“Flexibility will have the most influence”: One travel exec talks trends both for Canada’s travel industry and the world
Ian Knox

“Flexibility will have the most influence”: Travel exec talks trends for Canada’s travel industry and the world

TORONTO — With vaccinations rolling out, slowly but surely, the light at the end of the tunnel for the travel industry is getting a little brighter week by week. 

We caught up with Ian Knox, Vice President, Product & Marketing at Expedia Partner Solutions (EPS), to get his take on Canadians’ confidence levels when it comes to travel as the spring and summer travel months loom large on the calendar. EPS includes Expedia TAAP (Expedia’s Travel Agent Affiliate Program).

Q. Are Canadians still in the ‘planning / dreaming’ mindset when it comes to travel?

Knox: “As with most travellers, Canadians have reservations about traveling right now but remain positive about it in the future. 

“In a recent study, we found 50% of Canadian travellers expect to see air, hotel and resort visits eventually recover to pre-pandemic levels. 

“Nearly 60% of Canadian travellers highlighted that flexibility will have the most influence on their confidence level when booking this year. 

“Destination-wise, almost half (49%) said they’d feel most comfortable traveling to quieter places where local establishments follow safety protocols. They also seem focused on whether airlines, hotels and rental vacations spots are meeting World Health Organization (WHO) guidelines. 

“It’s clear that the travel and hospitality industry need to work closely together to restore confidence in travel with Canadians who want to get away this year.”

Q. Do you see any positives in other global markets that are heading towards the first stages of recovery?

Knox: “Absolutely, one in two travellers feel optimistic about taking a trip in the next 12 months which is hugely positive. The other half needs reassurance about the flexibility of their booking and the safety precautions that travel, and accommodation suppliers are taking. 

“It seems that globally, travellers are most likely to take trips from April to September this year. According to our data, Latin American and Asia Pacific travellers feel more confident travelling and are likely to take a trip sooner. In contrast North American, European, Middle Eastern and African travellers are likely to wait until July at the earliest.

“Throughout last year, as everyone battled with international travel restrictions, we saw a boom in trips to domestic holiday destinations. The impact of news around vaccinations also had an impact in December, with both domestic and international travel searches peaking at the same time.
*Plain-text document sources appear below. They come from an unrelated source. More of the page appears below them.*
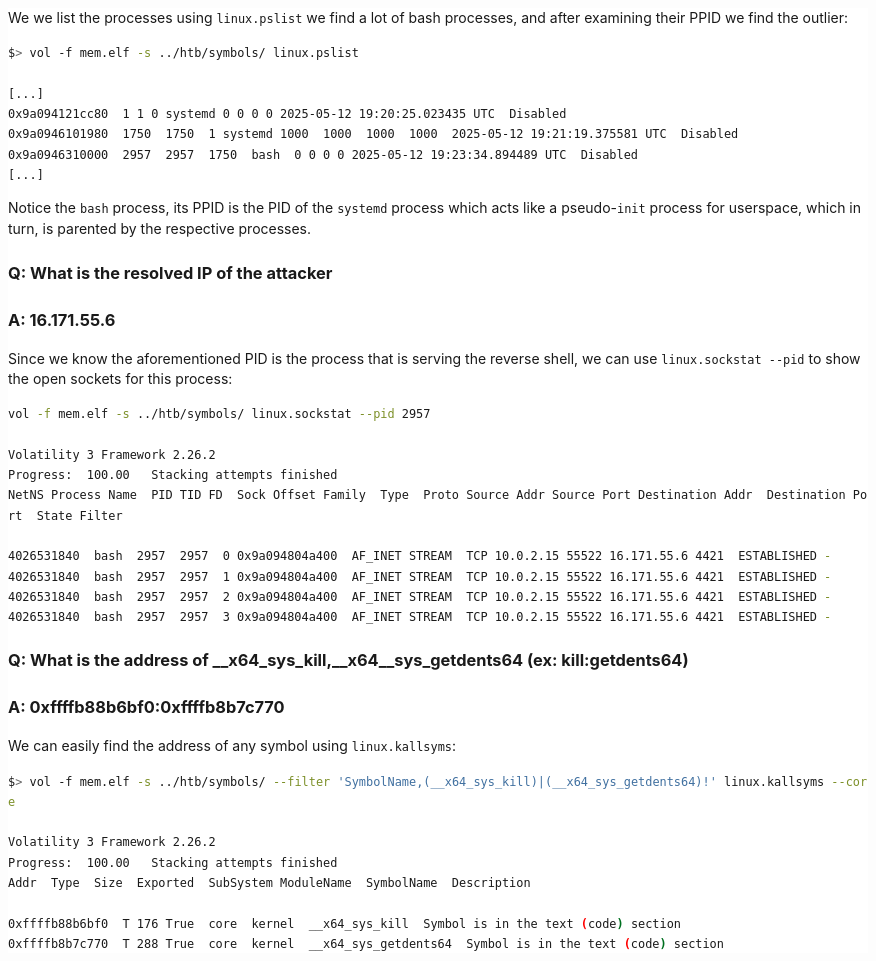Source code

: We we list the processes using `linux.pslist` we find a lot of bash processes, and after examining their PPID we find the outlier:

```bash
$> vol -f mem.elf -s ../htb/symbols/ linux.pslist

[...]
0x9a094121cc80  1 1 0 systemd 0 0 0 0 2025-05-12 19:20:25.023435 UTC  Disabled
0x9a0946101980  1750  1750  1 systemd 1000  1000  1000  1000  2025-05-12 19:21:19.375581 UTC  Disabled
0x9a0946310000  2957  2957  1750  bash  0 0 0 0 2025-05-12 19:23:34.894489 UTC  Disabled
[...]
```

Notice the `bash` process, its PPID is the PID of the `systemd` process which acts like a pseudo-`init` process for userspace, which in turn, is parented by the respective processes.

### Q: What is the resolved IP of the attacker

### A: 16.171.55.6

Since we know the aforementioned PID is the process that is serving the reverse shell, we can use `linux.sockstat --pid` to show the open sockets for this process:

```bash
vol -f mem.elf -s ../htb/symbols/ linux.sockstat --pid 2957

Volatility 3 Framework 2.26.2
Progress:  100.00   Stacking attempts finished
NetNS Process Name  PID TID FD  Sock Offset Family  Type  Proto Source Addr Source Port Destination Addr  Destination Port  State Filter

4026531840  bash  2957  2957  0 0x9a094804a400  AF_INET STREAM  TCP 10.0.2.15 55522 16.171.55.6 4421  ESTABLISHED -
4026531840  bash  2957  2957  1 0x9a094804a400  AF_INET STREAM  TCP 10.0.2.15 55522 16.171.55.6 4421  ESTABLISHED -
4026531840  bash  2957  2957  2 0x9a094804a400  AF_INET STREAM  TCP 10.0.2.15 55522 16.171.55.6 4421  ESTABLISHED -
4026531840  bash  2957  2957  3 0x9a094804a400  AF_INET STREAM  TCP 10.0.2.15 55522 16.171.55.6 4421  ESTABLISHED -
```

### Q: What is the address of __x64_sys_kill,__x64__sys_getdents64 (ex: kill:getdents64)

### A: 0xffffb88b6bf0:0xffffb8b7c770

We can easily find the address of any symbol using `linux.kallsyms`:

```bash
$> vol -f mem.elf -s ../htb/symbols/ --filter 'SymbolName,(__x64_sys_kill)|(__x64_sys_getdents64)!' linux.kallsyms --core

Volatility 3 Framework 2.26.2
Progress:  100.00   Stacking attempts finished
Addr  Type  Size  Exported  SubSystem ModuleName  SymbolName  Description

0xffffb88b6bf0  T 176 True  core  kernel  __x64_sys_kill  Symbol is in the text (code) section
0xffffb8b7c770  T 288 True  core  kernel  __x64_sys_getdents64  Symbol is in the text (code) section
```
In Canada we saw a particularly dramatic shift with domestic travel search in October moving from 85% to more of a 50-50 split with international travel search in December 2020.”



Q. With all the travel restrictions currently in place, what’s your take on Canada’s travel outlook this summer?

Knox: “While Canadians feel less confident than other countries in the Americas, we’re still seeing almost 60% of Canadian travellers expecting to take a summer trip this year to rejuvenate, get a change of scenery or connect with family and friends.”


Knox also shared five trends for 2021 for the global travel industry as travel, buoyed by the vaccination rollout, starts to rebuild … 

FLEXIBILITY: “Travellers will demand a new era of flexibility: 7 in 10 travellers agree that flexibility – travel insurance and trip protection, full refunds on transportation and accommodation – is a critical part of rebuilding their confidence. Early evidence suggests that the industry is listening. In September, American Airlines, Delta, and United took the major step of permanently eliminating change fees. Shifting traveler expectations will prompt others to follow suit and build more flexibility into their products and services.”

LOYALTY: “The levee will break on loyalty programs:  Airlines and hotel groups have used their loyalty programs to generate cash in response to challenging economic headwinds. As a result, expect a significant surge in travellers booking with the air miles and points they have been unable to use during the pandemic. Once travel returns, there will also be intense competition for reward flights and the value of air miles and loyalty points will fluctuate. Travellers will look to leverage the expertise of travel partners to navigate this complexity.”

TRUSTED ADVICE: “Trusted advice will be a major competitive differentiator: Travellers will seek out trusted brands to help them navigate the complexities of new COVID-19 travel regulations and reward service providers that equip them with quick access to accurate, reliable, up-to-the-minute information on health, hygiene, safety and security.”

EXTENDED STAYS: “Extended stays will explode in popularity: A large proportion of people will forego holidays in the first half of the year and save their allocation for longer trips once the vaccine has been successfully rolled out. Similarly, after 12 months of working flexibly from home, others will opt to take an extended stay – or ‘workcation’ – in another part of the world. Either way, travel companies that specialize in or can flex their products and services to longer-term trips will be well-positioned.”

INNOVATION: “A new wave of innovation will hit the mainstream:  While the pandemic has created challenges for the travel industry, it has also unleashed a new wave of innovation, including virtual assistants, contactless check-in, and virtual-reality hotel walkthroughs. As travel resumes, the adoption of these services will rapidly increase and soon become ‘table stakes’ for providers in the sector. Travel companies that act quickly to embrace these new digital services will reap the rewards; those that don’t will be soon left behind.”